Beachy Stout bail fate today
After hearing fresh evidence against Everton ‘Beachy Stout’ McDonald, who is charged with the murders of two wives, Justice Vinette Graham Allen is to rule today in the Gun Court on whether he will be granted bail.
The much-anticipated bail decision, which has been pending since April 30, was further delayed after the prosecution obtained new evidence against the 67-year-old accused.
The judge was asked to hear submissions on the information before handing down her ruling.
Details surrounding the new evidence were revealed on Tuesday in court after members of the media were asked to withdraw from the hearing. That action was prompted by the prosecutor, who indicated to the judge that the information was “extremely sensitive” and it would be in the interest of justice for it not to be disclosed to the public.
Following the hearing, Justice Graham Allen informed both the defence and the prosecution that she would give her ruling today.
McDonald, who appeared via Zoom, was remanded.
The Portland businessman is charged along with Oscar Barnes in one of the incidents.
Barnes, however, was absent from Tuesday’s hearing as the court was informed that the Half- Way Tree lock-up, where he was being held, had technological challenges and could not join remotely.
Barnes and McDonald are charged with the murder of the businessman’s second wife, Tonia McDonald, on July 20, 2020.
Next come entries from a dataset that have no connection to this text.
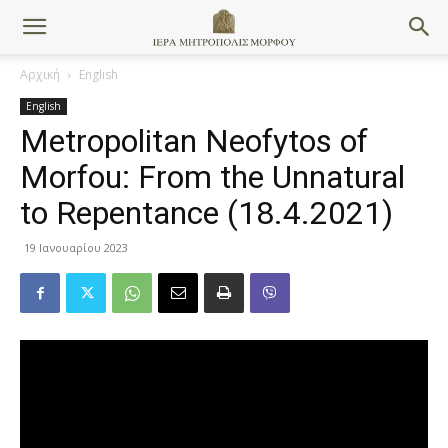
Αρχική
English
English
Metropolitan Neofytos of
Morfou: From the Unnatural
to Repentance (18.4.2021)
19 Ιανουαρίου 2023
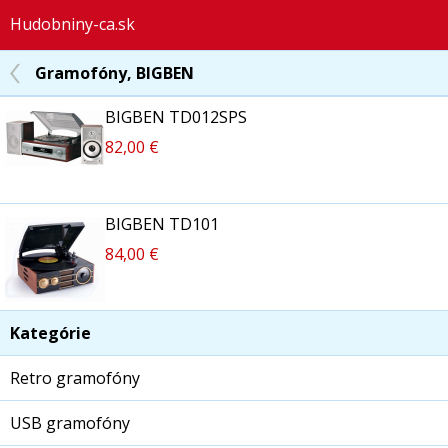
Hudobniny-ca.sk
Gramofóny, BIGBEN
BIGBEN TD012SPS
82,00 €
BIGBEN TD101
84,00 €
Kategórie
Retro gramofóny
USB gramofóny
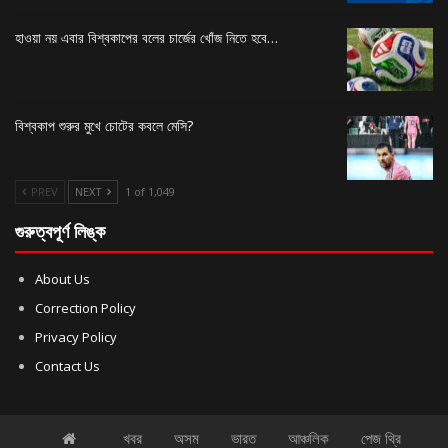
হাওয়া নয় এবার বিশ্বকাপের বলের চার্জের খোঁজ নিতে হবে…
বিশ্বকাপ শুরুর মুখে চোটের কবলে মেসি?
PREV
NEXT
1 of 1,049
গুরুত্বপূর্ণ লিঙ্ক
About Us
Correction Policy
Privacy Policy
Contact Us
খবর
অসম
ভারত
আঞ্চলিক
পেজ থ্রি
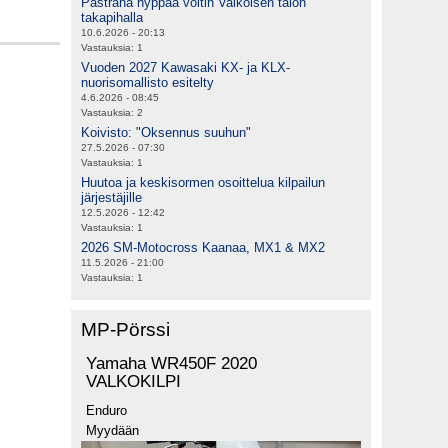
Pastrana hyppää voltin Valkoisen talon
takapihalla
10.6.2026 - 20:13
Vastauksia:
1
Vuoden 2027 Kawasaki KX- ja KLX-
nuorisomallisto esitelty
4.6.2026 - 08:45
Vastauksia:
2
Koivisto: "Oksennus suuhun"
27.5.2026 - 07:30
Vastauksia:
1
Huutoa ja keskisormen osoittelua kilpailun
järjestäjille
12.5.2026 - 12:42
Vastauksia:
1
2026 SM-Motocross Kaanaa, MX1 & MX2
11.5.2026 - 21:00
Vastauksia:
1
MP-Pörssi
Yamaha WR450F 2020
VALKOKILPI
Enduro
Myydään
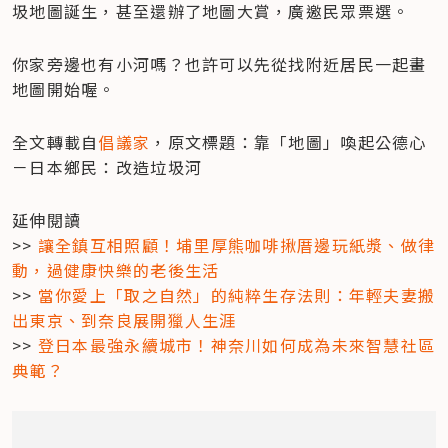
圾地圖誕生，甚至還辦了地圖大賞，廣邀民眾票選。
你家旁邊也有小河嗎？也許可以先從找附近居民一起畫
地圖開始喔。
全文轉載自
倡議家
，原文標題：靠「地圖」喚起公德心
－日本鄉民：改造垃圾河
延伸閱讀

>> 
讓全鎮互相照顧！埔里厚熊咖啡揪厝邊玩紙漿、做律
動，過健康快樂的老後生活
>> 
當你愛上「取之自然」的純粹生存法則：年輕夫妻搬
出東京、到奈良展開獵人生涯
>> 
登日本最強永續城市！神奈川如何成為未來智慧社區
典範？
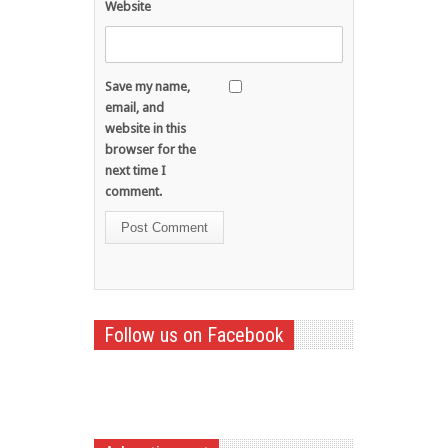
Website
Save my name,
email, and
website in this
browser for the
next time I
comment.
Follow us on Facebook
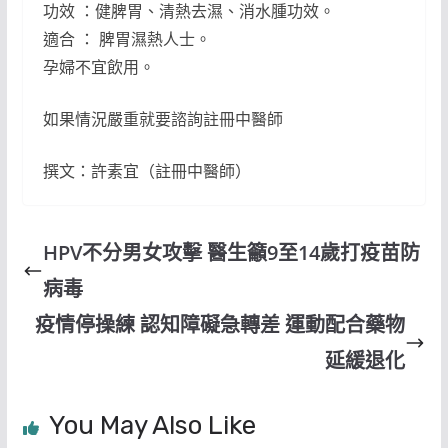
功效 ：健脾胃、清熱去濕、消水腫功效。
適合 ： 脾胃濕熱人士。
孕婦不宜飲用。
如果情況嚴重就要諮詢註冊中醫師
撰文：許素宜（註冊中醫師）
HPV不分男女攻擊 醫生籲9至14歲打疫苗防
病毒
疫情停操練 認知障礙急轉差 運動配合藥物
延緩退化
You May Also Like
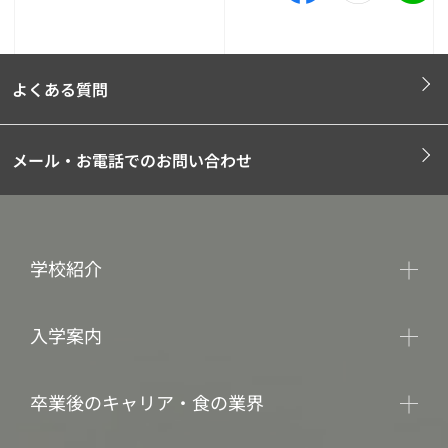
よくある質問
メール・お電話でのお問い合わせ
学校紹介
入学案内
卒業後のキャリア・食の業界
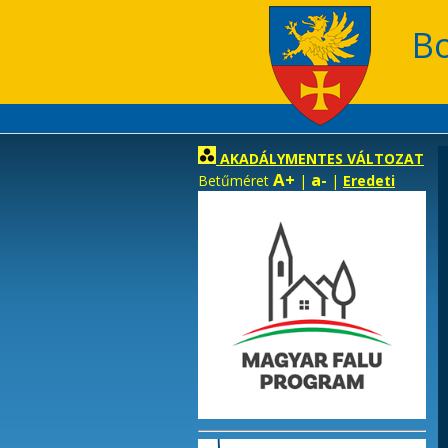
B
AKADÁLYMENTES VÁLTOZAT
A+
a-
Betűméret
|
|
Eredeti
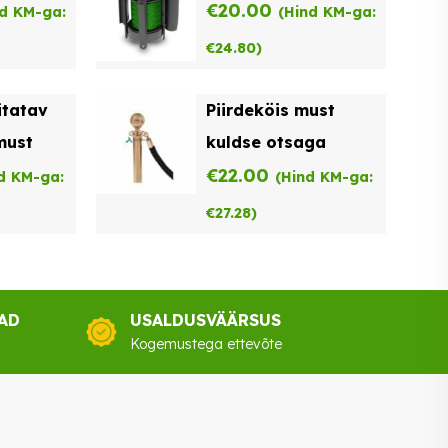
€
20.00
nd KM-ga:
(Hind KM-ga:
€
24.80
)
itatav
Piirdeköis must
 must
kuldse otsaga
€
22.00
d KM-ga:
(Hind KM-ga:
€
27.28
)
AD
USALDUSVÄÄRSUS
Kogemustega ettevõte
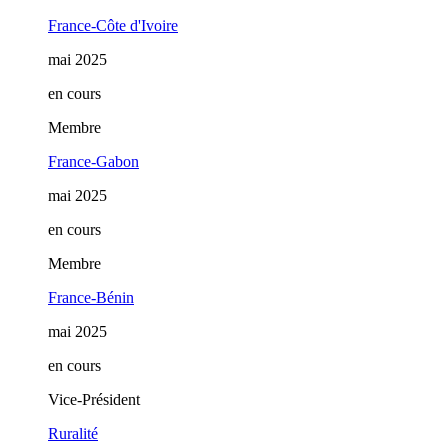
France-Côte d'Ivoire
mai 2025
en cours
Membre
France-Gabon
mai 2025
en cours
Membre
France-Bénin
mai 2025
en cours
Vice-Président
Ruralité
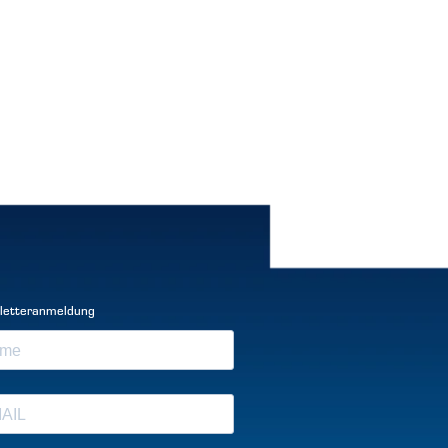
letteranmeldung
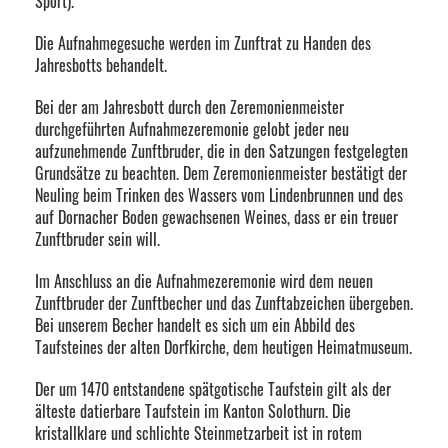
Sport).
Die Aufnahmegesuche werden im Zunftrat zu Handen des
Jahresbotts behandelt.
Bei der am Jahresbott durch den Zeremonienmeister
durchgeführten Aufnahmezeremonie gelobt jeder neu
aufzunehmende Zunftbruder, die in den Satzungen festgelegten
Grundsätze zu beachten. Dem Zeremonienmeister bestätigt der
Neuling beim Trinken des Wassers vom Lindenbrunnen und des
auf Dornacher Boden gewachsenen Weines, dass er ein treuer
Zunftbruder sein will.
Im Anschluss an die Aufnahmezeremonie wird dem neuen
Zunftbruder der Zunftbecher und das Zunftabzeichen übergeben.
Bei unserem Becher handelt es sich um ein Abbild des
Taufsteines der alten Dorfkirche, dem heutigen Heimatmuseum.
Der um 1470 entstandene spätgotische Taufstein gilt als der
älteste datierbare Taufstein im Kanton Solothurn. Die
kristallklare und schlichte Steinmetzarbeit ist in rotem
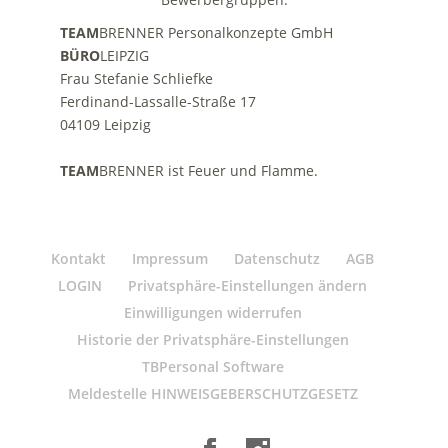
Kontakt
Impressum
Datenschutz
AGB
LOGIN
Privatsphäre-Einstellungen ändern
Einwilligungen widerrufen
Historie der Privatsphäre-Einstellungen
TBPersonal Software
Meldestelle HINWEISGEBERSCHUTZGESETZ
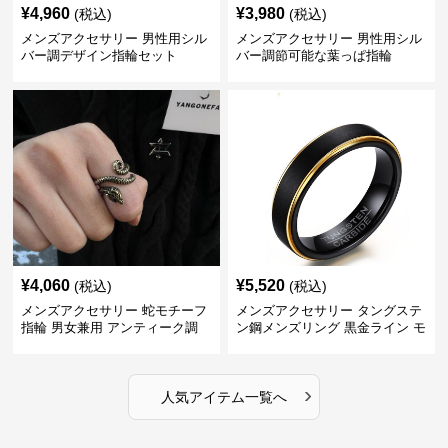
¥
4,960
¥
3,980
(税込)
(税込)
メンズアクセサリー 男性用シル
メンズアクセサリー 男性用シル
バー調デザイン指輪セット
バー調節可能な葉っぱ指輪
¥
4,060
¥
5,520
(税込)
(税込)
メンズアクセサリー 蛇モチーフ
メンズアクセサリー タングステ
指輪 男女兼用 アンティーク調
ン鋼メンズリング 黒金ライン モ
ダン指輪
›
人気アイテム一覧へ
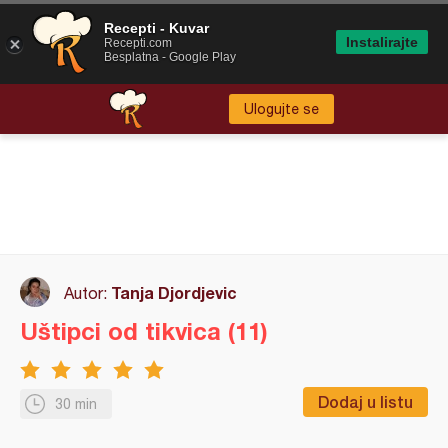
Recepti - Kuvar
Instalirajte
Recepti.com
Besplatna - Google Play
Ulogujte se
Tanja Djordjevic
Autor:
Uštipci od tikvica (11)
Dodaj u listu
30 min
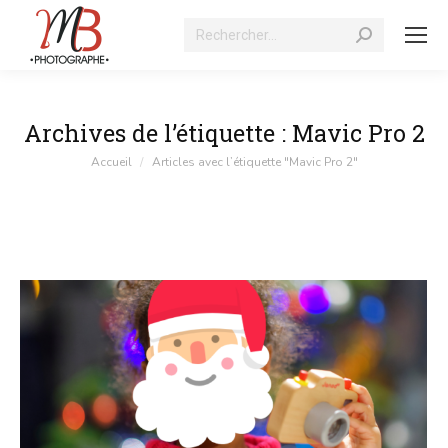
Recherche
:
Archives de l’étiquette :
Mavic Pro 2
Vous êtes ici :
Accueil
Articles avec l’étiquette "Mavic Pro 2"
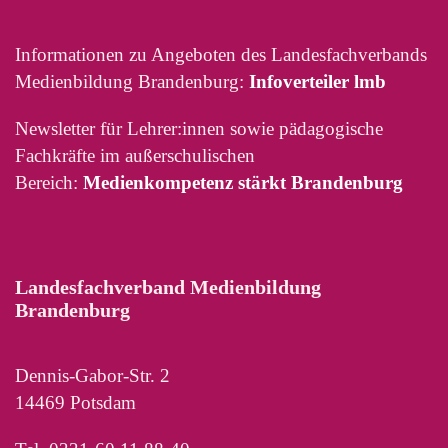
Informationen zu Angeboten des Landesfachverbands
Medienbildung Brandenburg:
Infoverteiler lmb
Newsletter für Lehrer:innen sowie pädagogische
Fachkräfte im außerschulischen
Bereich:
Medienkompetenz stärkt Brandenburg
Landesfachverband Medienbildung
Brandenburg
Dennis-Gabor-Str. 2
14469 Potsdam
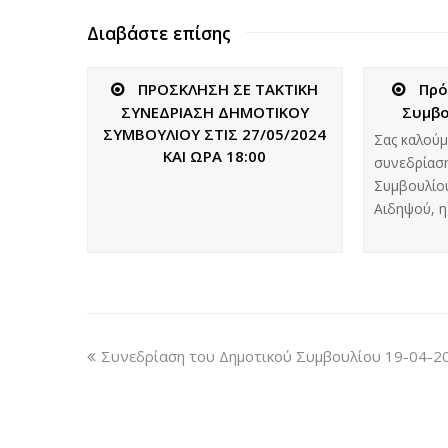
Διαβάστε επίσης
ΠΡΟΣΚΛΗΣΗ ΣΕ ΤΑΚΤΙΚΗ
Πρό
ΣΥΝΕΔΡΙΑΣΗ ΔΗΜΟΤΙΚΟΥ
Συμβο
ΣΥΜΒΟΥΛΙΟΥ ΣΤΙΣ 27/05/2024
Σας καλούμ
ΚΑΙ ΩΡΑ 18:00
συνεδρίαση
Συμβουλίου
Αιδηψού, 
Συνεδρίαση του Δημοτικού Συμβουλίου 19-04-2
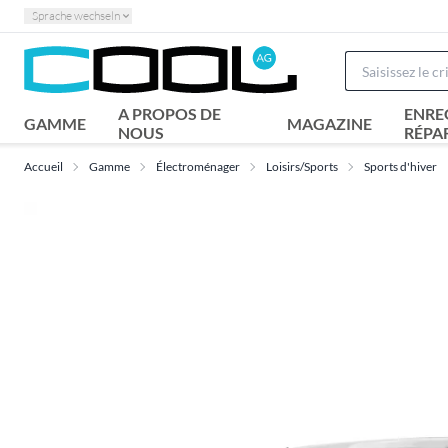
Sprache wechseln
A PROPOS DE
ENRE
GAMME
MAGAZINE
NOUS
RÉPA
Accueil
Gamme
Électroménager
Loisirs/Sports
Sports d'hiver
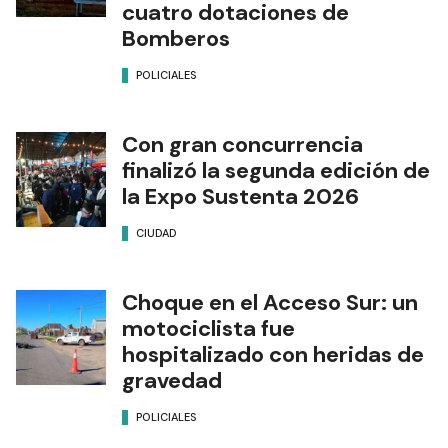
cuatro dotaciones de
Bomberos
POLICIALES
Con gran concurrencia
finalizó la segunda edición de
la Expo Sustenta 2026
CIUDAD
Choque en el Acceso Sur: un
motociclista fue
hospitalizado con heridas de
gravedad
POLICIALES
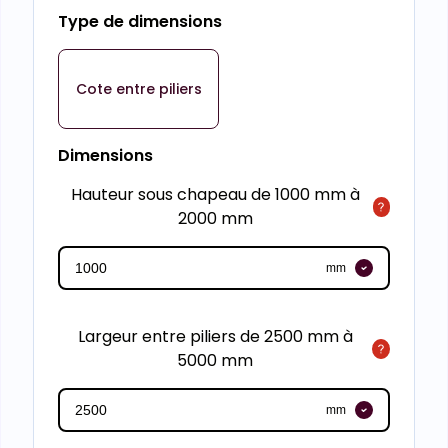
Type de dimensions
Cote entre piliers
Dimensions
Hauteur sous chapeau de 1000 mm à
2000 mm
mm
Largeur entre piliers de 2500 mm à
5000 mm
mm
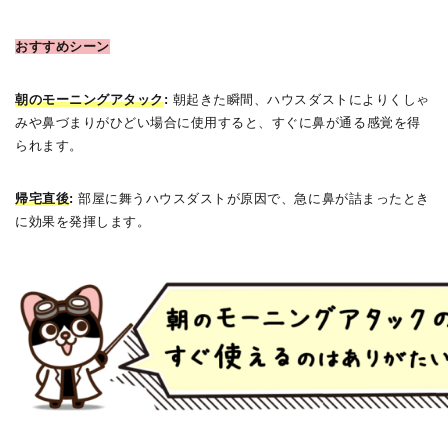
おすすめシーン
朝のモーニングアタック
:
朝起きた瞬間、ハウスダストによりくしゃ
みや鼻づまりがひどい場合に使用すると、すぐに鼻が通る感覚を得
られます。
帰宅直後
:
部屋に舞うハウスダストが原因で、急に鼻が詰まったとき
に効果を発揮します。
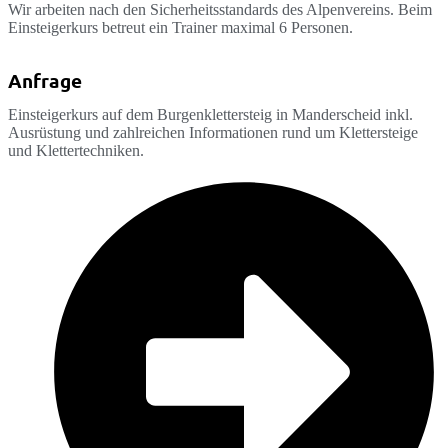
Wir arbeiten nach den Sicherheitsstandards des Alpenvereins. Beim
Einsteigerkurs betreut ein Trainer maximal 6 Personen.
Anfrage
Einsteigerkurs auf dem Burgenklettersteig in Manderscheid inkl.
Ausrüstung und zahlreichen Informationen rund um Klettersteige
und Klettertechniken.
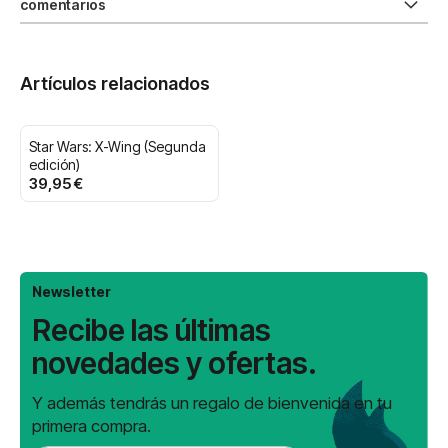
comentarios
Artículos relacionados
Star Wars: X-Wing (Segunda
edición)
39,95 €
Newsletter
Recibe las últimas
novedades y ofertas.
Y además tendrás un regalo de bienvenida en tu
primera compra.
Tonia’s partially burnt body was found with the throat slashed beside her torched car along the Sherwood Forest main road in Portland last July.
Another man, Denvalyn Minott, said to be the contract killer, was also arrested and charged but pleaded guilty in the Home Circuit Court last September and was sentenced to 19 years in prison.
The contract killer, in a witness statement, claimed that he was offered $3 million by the Portland businessman to end his wife’s life.
But Minott revealed in the statement that he hired another man to carry out the crime and that he watched as the man repeatedly stabbed the 32-year-old businesswoman.
In the first matter, a cold case, McDonald is charged in connection with the killing of Merlene McDonald, who was shot dead outside her home in Boundbrook, Portland, in May 2009.
It is alleged that he had paid a police detective to kill his wife after their marriage crumbled and she left the matrimonial home.
Attorneys-at-law Bert Samuels and Matthew Hyatt are representing McDonald while attorney-at-law Earnest Davis is representing Barnes.